### PAGE EXTRACT
If you are unsure the failing tests are related to your code, you can check the "reference jobs". These are jobs that run on a scheduled time with code from master. If they fail for the same reason as your build, it means the tests or the infrastructure are broken. If they do not fail, but yours do, it means it is related to your code.
Reference tests:
-
https://github.com/uyuni-project/uyuni/actions/workflows/acceptance_tests_secondary_parallel.yml?query=event%3Aschedule
-
https://github.com/uyuni-project/uyuni/actions/workflows/acceptance_tests_secondary.yml?query=event%3Aschedule
KNOWN ISSUES
Sometimes the build can fail when pulling new jar files from download.opensuse.org . This is a known limitation. Given this happens rarely, when it does, all you need to do is rerun the test. Sorry for the inconvenience.
For more tips on troubleshooting, see the troubleshooting guide.
Happy hacking! :warning: You should not merge if acceptance tests fail to pass. :warning:
I created a step for checking the taskomatic log as Oscar suggested.

### EXCERPTED RECORDS
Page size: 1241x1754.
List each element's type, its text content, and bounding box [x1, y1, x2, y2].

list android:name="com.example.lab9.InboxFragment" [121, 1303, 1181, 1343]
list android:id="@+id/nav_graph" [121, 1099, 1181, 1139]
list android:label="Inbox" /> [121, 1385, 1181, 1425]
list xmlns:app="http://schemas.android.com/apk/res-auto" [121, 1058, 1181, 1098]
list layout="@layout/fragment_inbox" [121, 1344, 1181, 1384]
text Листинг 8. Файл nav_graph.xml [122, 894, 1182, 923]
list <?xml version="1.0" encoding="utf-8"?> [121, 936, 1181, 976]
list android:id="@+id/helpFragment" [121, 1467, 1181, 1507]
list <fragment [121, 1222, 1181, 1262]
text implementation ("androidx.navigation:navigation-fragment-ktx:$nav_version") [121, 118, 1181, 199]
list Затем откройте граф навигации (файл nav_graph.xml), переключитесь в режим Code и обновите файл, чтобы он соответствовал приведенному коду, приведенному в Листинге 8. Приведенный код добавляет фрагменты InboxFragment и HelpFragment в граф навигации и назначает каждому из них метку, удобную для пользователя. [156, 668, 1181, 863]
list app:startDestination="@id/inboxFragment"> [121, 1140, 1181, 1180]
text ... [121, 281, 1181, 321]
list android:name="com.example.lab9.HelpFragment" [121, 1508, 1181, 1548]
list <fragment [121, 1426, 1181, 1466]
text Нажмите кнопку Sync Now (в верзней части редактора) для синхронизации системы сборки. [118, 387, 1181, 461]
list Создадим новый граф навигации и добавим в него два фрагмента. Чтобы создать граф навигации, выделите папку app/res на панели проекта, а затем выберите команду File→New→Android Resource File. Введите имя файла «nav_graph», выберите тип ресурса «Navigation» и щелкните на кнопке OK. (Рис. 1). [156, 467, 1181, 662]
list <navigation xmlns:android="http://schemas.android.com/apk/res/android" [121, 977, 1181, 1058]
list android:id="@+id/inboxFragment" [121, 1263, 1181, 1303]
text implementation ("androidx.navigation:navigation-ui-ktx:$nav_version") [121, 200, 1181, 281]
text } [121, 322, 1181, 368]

### TASKS AND EXERCISES
• A. Answer these from the page extract on failing tests, one line each:
(i) When do the reference jobs run, and which code do they use?
(ii) From which site can pulling new jar files sometimes make the build fail?
(iii) What should you not do if acceptance tests fail to pass?
• B. Does each statement agree with the page extract on failing tests? Answer yes or no and quote the words that settle it.
(i) If the reference jobs fail for the same reason as your build, the problem lies in your code.
(ii) Build failures while pulling new jar files happen often.
(iii) When that jar download failure occurs, rerunning the test is all that is needed.
• C. In the page extract on failing tests, turn the paragraph that opens "If you are unsure the failing tests" into a short list that keeps its main facts.

### COMPLETE ANSWERS
• A.
(i) They run at a scheduled time, using code from master.
(ii) download.opensuse.org
(iii) You should not merge.

• B.
(i) No: "If they fail for the same reason as your build, it means the tests or the infrastructure are broken."
(ii) No: "Given this happens rarely"
(iii) Yes: "all you need to do is rerun the test."

• C.
- If you're not sure whether failing tests are caused by your code, check the reference jobs.
- The reference jobs run at a scheduled time, using code from master.
- If they fail for the same reason as your build, the tests or the infrastructure are broken.
- If they pass but your build fails, the failure is related to your code.